Top Shed - P. N. [Peter Norman] TownendIan Allan, 1989, Hardback in Dust Wrapper.
Condition: Very Good — in Good Dust Wrapper. Gently faded at the spine. Text complete, clean and tight.
2nd edition, 1st printing, [First Published: 1975] Illustrated by way of: Black & White Photographs; Tables;
From the cover: “Top Shed, as the locomotive depot serving King’s Cross station was always familiarly referred to, was one of the best known engine sheds of the steam age. It was also one of the longest-serving examples — dating from 1850, when the first ‘engine stables’ were built on the site, to 1963 when the advent of diesel traction and the establishment of a new diesel maintenance depot a little further out at Finsbury Park brought about its closure. Apart from playing host to a fascinating variety of motive power through the ages, Top Shed saw many physical changes during its lifetime and also suffered the consequences of German bombing during World War 2.
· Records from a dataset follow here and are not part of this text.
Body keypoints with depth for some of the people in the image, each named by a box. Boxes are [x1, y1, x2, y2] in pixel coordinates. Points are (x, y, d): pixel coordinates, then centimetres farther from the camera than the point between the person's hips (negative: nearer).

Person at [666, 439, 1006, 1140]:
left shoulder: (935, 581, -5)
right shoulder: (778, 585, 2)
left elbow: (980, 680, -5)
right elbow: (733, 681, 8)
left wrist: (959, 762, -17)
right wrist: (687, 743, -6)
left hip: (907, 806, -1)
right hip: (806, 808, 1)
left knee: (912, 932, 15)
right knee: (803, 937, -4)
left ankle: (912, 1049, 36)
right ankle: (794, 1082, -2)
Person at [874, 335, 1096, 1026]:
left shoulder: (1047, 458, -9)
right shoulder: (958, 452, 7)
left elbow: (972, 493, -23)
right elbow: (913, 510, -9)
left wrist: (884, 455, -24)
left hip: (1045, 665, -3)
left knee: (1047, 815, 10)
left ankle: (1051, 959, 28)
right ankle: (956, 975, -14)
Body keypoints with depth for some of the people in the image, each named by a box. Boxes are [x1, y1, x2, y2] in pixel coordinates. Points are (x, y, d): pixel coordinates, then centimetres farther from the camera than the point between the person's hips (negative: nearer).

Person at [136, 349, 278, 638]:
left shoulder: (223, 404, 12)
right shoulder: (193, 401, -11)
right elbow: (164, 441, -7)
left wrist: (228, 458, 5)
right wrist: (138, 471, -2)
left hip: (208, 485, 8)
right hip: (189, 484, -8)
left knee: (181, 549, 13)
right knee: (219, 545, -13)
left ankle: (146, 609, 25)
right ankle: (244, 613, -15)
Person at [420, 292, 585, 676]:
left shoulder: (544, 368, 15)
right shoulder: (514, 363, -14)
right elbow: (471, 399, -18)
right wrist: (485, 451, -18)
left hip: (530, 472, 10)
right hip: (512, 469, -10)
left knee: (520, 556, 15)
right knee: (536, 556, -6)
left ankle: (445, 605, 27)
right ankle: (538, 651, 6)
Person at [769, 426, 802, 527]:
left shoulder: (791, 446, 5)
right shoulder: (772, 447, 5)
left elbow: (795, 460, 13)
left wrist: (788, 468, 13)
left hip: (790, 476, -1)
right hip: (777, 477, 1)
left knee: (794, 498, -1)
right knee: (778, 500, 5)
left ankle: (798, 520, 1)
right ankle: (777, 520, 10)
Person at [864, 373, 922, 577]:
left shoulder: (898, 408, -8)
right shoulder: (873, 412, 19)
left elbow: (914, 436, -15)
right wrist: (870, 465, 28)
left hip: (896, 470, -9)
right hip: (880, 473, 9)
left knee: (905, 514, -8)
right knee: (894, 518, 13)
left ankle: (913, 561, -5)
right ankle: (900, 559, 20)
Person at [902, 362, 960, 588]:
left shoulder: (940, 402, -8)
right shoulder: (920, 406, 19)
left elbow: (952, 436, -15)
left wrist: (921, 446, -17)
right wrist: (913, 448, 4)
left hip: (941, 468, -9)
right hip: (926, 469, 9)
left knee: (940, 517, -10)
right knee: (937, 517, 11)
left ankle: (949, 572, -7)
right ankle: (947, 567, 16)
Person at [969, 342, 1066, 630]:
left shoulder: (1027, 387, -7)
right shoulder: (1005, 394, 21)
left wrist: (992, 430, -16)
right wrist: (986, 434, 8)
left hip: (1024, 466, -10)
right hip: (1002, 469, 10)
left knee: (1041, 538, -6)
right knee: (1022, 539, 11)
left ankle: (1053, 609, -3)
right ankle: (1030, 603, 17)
In the original edition of Top Shed, which was published in 1975 and reprinted in 1977, P. N. Townend combined painstaking research into the first century of the depot’s existence with his first-hand knowledge of its final years, for from 1956 to 1963 he was in charge of the depot, its locomotives and its men. His graphic account ‘from the inside’ of how the King’s Cross Pacifies were reborn from the run-down condition of the immediate post-war period to provide their final years of splendid performance was acclaimed as the definitive story that laid to rest a great deal of the speculation and mythology published by line side observers in the 1950s and 1960s.
In the decade that has passed since the first edition went out of print, both the Author and Publisher have received many enquiries as to the availability of further copies, to which the publication of this new expanded edition is the response. Like the original, this revised account, which includes an additional chapter — ‘Shedmaster King’s Cross’ — is lavishly illustrated with a remarkable collection of historical drawings and photographs and should be regarded as essential reading by all who claim an interest in the history of steam traction on Britain’s railways.”
Size: 9½" x 7". Black boards with Gilt titling to the Spine. 160 pages.